StartupDelay        5000

# How often is the pending audit log entry data going to be written
# to a file. The default is 15 seconds.
CheckpointInterval  15

# If the server fails all threads will back down until the
# problem is sorted. The management thread will periodically
# launch a thread to test the server. The default is to test
# once in 60 seconds.
ServerErrorTimeout  60

# The following two parameters are not used yet, but
# reserved for future expansion.
# KeepAlive         150
# KeepAliveTimeout  300

# When set to '0', mlogc will validate the certificate and the whole
# chain, the root certificate most be trusted. If this check fail the
# connection will be dropped. To ignore the SSL checks, set InsecureNoCheckCert
# to '1'
InsecureNoCheckCert 1

[mxmkeep]

i can't find mlogc in ModSecurity-3.0.2, so i make it by modsecurity-2.9.2

[victorhora]

@mxmkeep using the SecAuditLog "|/path/to/mlogc /path/to/mlogc.conf" syntax is currently not supported on libModSecurity (v3).

If you need to use mlogC you have to open it using an external process and not relying on ModSecurity. You may also want to check #1589.

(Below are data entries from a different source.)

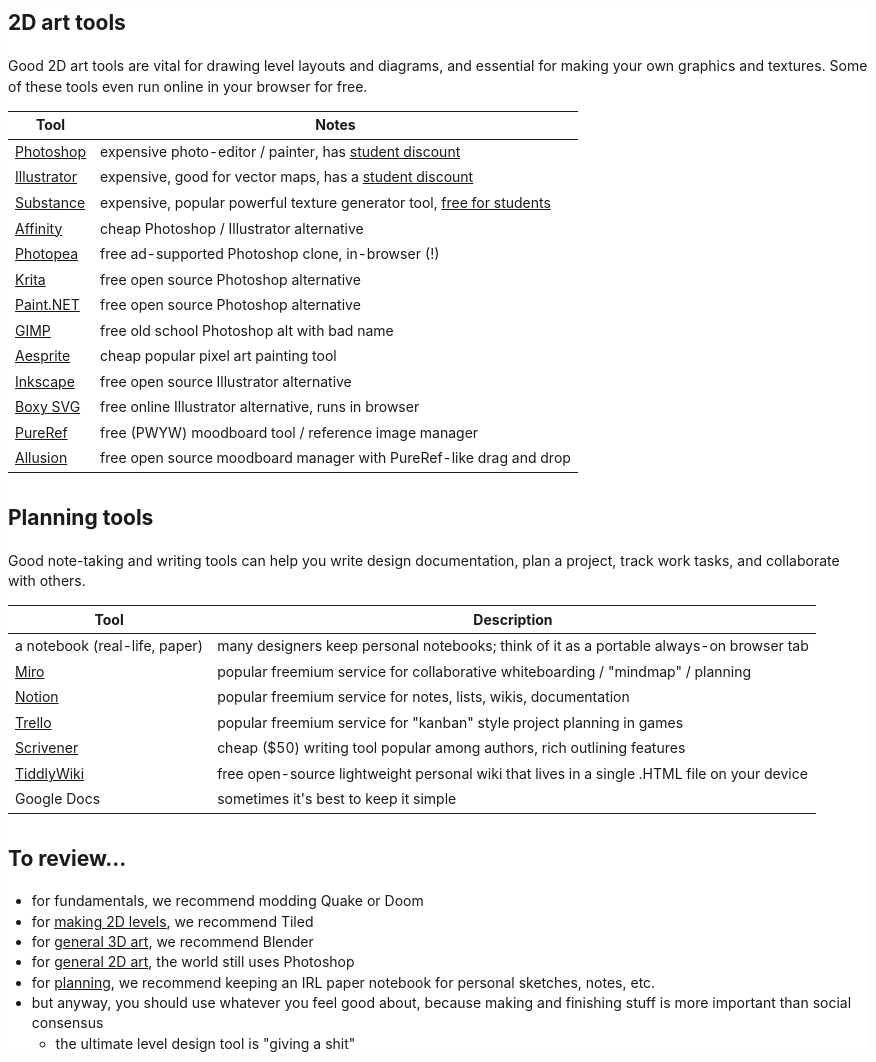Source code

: ## 2D art tools

Good 2D art tools are vital for drawing level layouts and diagrams, and essential for making your own graphics and textures. Some of these tools even run online in your browser for free.

Tool | Notes
-- | --
[Photoshop](https://www.adobe.com/products/photoshop) | expensive photo-editor / painter, has [student discount](https://www.adobe.com/creativecloud/buy/students.html)
[Illustrator](https://www.adobe.com/products/illustrator) | expensive, good for vector maps, has a [student discount](https://www.adobe.com/creativecloud/buy/students.html)
[Substance](https://substance3d.com/) | expensive, popular powerful texture generator tool, [free for students](https://www.substance3d.com/education/)
[Affinity](https://affinity.serif.com/en-us/photo/) | cheap Photoshop / Illustrator alternative
[Photopea](https://www.photopea.com/) | free ad-supported Photoshop clone, in-browser (!)
[Krita](https://krita.org/) | free open source Photoshop alternative
[Paint.NET](https://www.getpaint.net/) | free open source Photoshop alternative
[GIMP](https://www.gimp.org/) | free old school Photoshop alt with bad name
[Aesprite](https://www.aseprite.org/) | cheap popular pixel art painting tool
[Inkscape](https://inkscape.org/) | free open source Illustrator alternative
[Boxy SVG](https://boxy-svg.com/) | free online Illustrator alternative, runs in browser
[PureRef](https://www.pureref.com/) | free (PWYW) moodboard tool / reference image manager
[Allusion](https://allusion-app.github.io/) | free open source moodboard manager with PureRef-like drag and drop

## Planning tools

Good note-taking and writing tools can help you write design documentation, plan a project, track work tasks, and collaborate with others.

Tool | Description
-- | --
a notebook (real-life, paper) | many designers keep personal notebooks; think of it as a portable always-on browser tab
[Miro](https://miro.com/) | popular freemium service for collaborative whiteboarding / "mindmap" / planning
[Notion](https://www.notion.so/) | popular freemium service for notes, lists, wikis, documentation
[Trello](https://trello.com/) | popular freemium service for "kanban" style project planning in games
[Scrivener](https://www.literatureandlatte.com/scrivener/overview) | cheap ($50) writing tool popular among authors, rich outlining features
[TiddlyWiki](https://tiddlywiki.com/) | free open-source lightweight personal wiki that lives in a single .HTML file on your device
Google Docs | sometimes it's best to keep it simple

## To review...
  * for fundamentals, we recommend modding Quake or Doom
  * for [making 2D levels](#2d-level-editors), we recommend Tiled
  * for [general 3D art](#3d-art-tools), we recommend Blender
  * for [general 2D art](#2d-art-tools), the world still uses Photoshop
  * for [planning](#planning-tools), we recommend keeping an IRL paper notebook for personal sketches, notes, etc.
  * but anyway, you should use whatever you feel good about, because making and finishing stuff is more important than social consensus
      * the ultimate level design tool is "giving a shit"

Alternatively you may also try with the SecAuditLogType HTTPS directive which is available on v3.

[mxmkeep]

@victorhora thanks for you help, and sending log successful. by the way, i was confuse of TBI and TBD, full word are? Supported on libModSecurity: TBI Supported on libModSecurity: TBD

[victorhora]

@mxmkeep

TBI = To be implemented TBD = To be discussed (in the sense that we are not sure if this will be implemented or deprecated on the new version)

:)

[kwaazaar]

I tried the SecAuditLogType HTTPS, but with no results. No HTTP call is being performed at all. No entries in the modsecurity debug log (I only see rule processing output) and nothing in the nginx logfiles.